Picture the scene: I’d just signed up to the gym in a bid to get fit and had made the (in hindsight) unwise decision to have a ‘wellness evaluation’ with one of the trainers; a quick 15 minute consultation where I’d have a whole host of measurements taken to ascertain the state of my health.

First on the agenda: BMI. “Your BMI is 27.5,” the trainer told me scathingly, a number that fell in the overweight category, exactly halfway between healthy and obese.

I was aghast. ‘I only wear a size 10,’ I thought to myself. A 10! ‘Sure, I’m a little fluffy around the edges, but approaching obese?
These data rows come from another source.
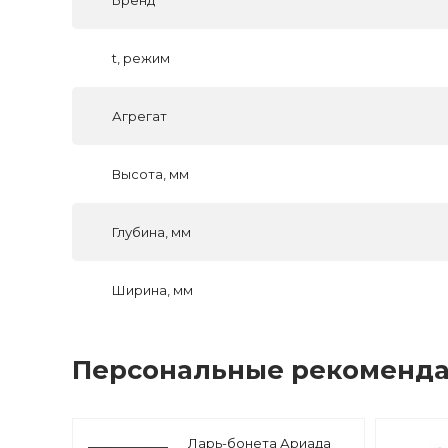
Бренд
t, режим
Агрегат
Высота, мм
Глубина, мм
Ширина, мм
Персональные рекоменд
Ларь-бонета Ариада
No.’

Now a new study has confirmed what I always kind of knew: BMI is BS and isn’t always a true marker of the state of your health.

Here’s the proof:

In a study led by UCLA researchers, it was discovered that while a person might appear to be in an unhealthy weight range, according to their BMI, this number wasn’t necessarily indicative of their general health.

The study reported that 30% of those within the healthy BMI range were actually considered unhealthy when examined for markers of their general health, while 15% of people in the very obese category were found to be healthy.

BMI doesn’t account for muscle mass either, meaning that athletes, who presumably follow very healthy lifestyles, are often considered obese according to the scale.

So how should you be measuring your health?

According to the study’s co-author Jeffrey Hunger, instead of obsessing over your BMI, you should instead focus on eating a healthy diet and exercising regularly.

The take-home? Just like health isn’t a number on a scale, it isn’t a number on a doctor’s chart either.

As for me, I’ll be eating right and hitting the gym on the reg, without paying a single bit of heed to that nasty old BMI reading.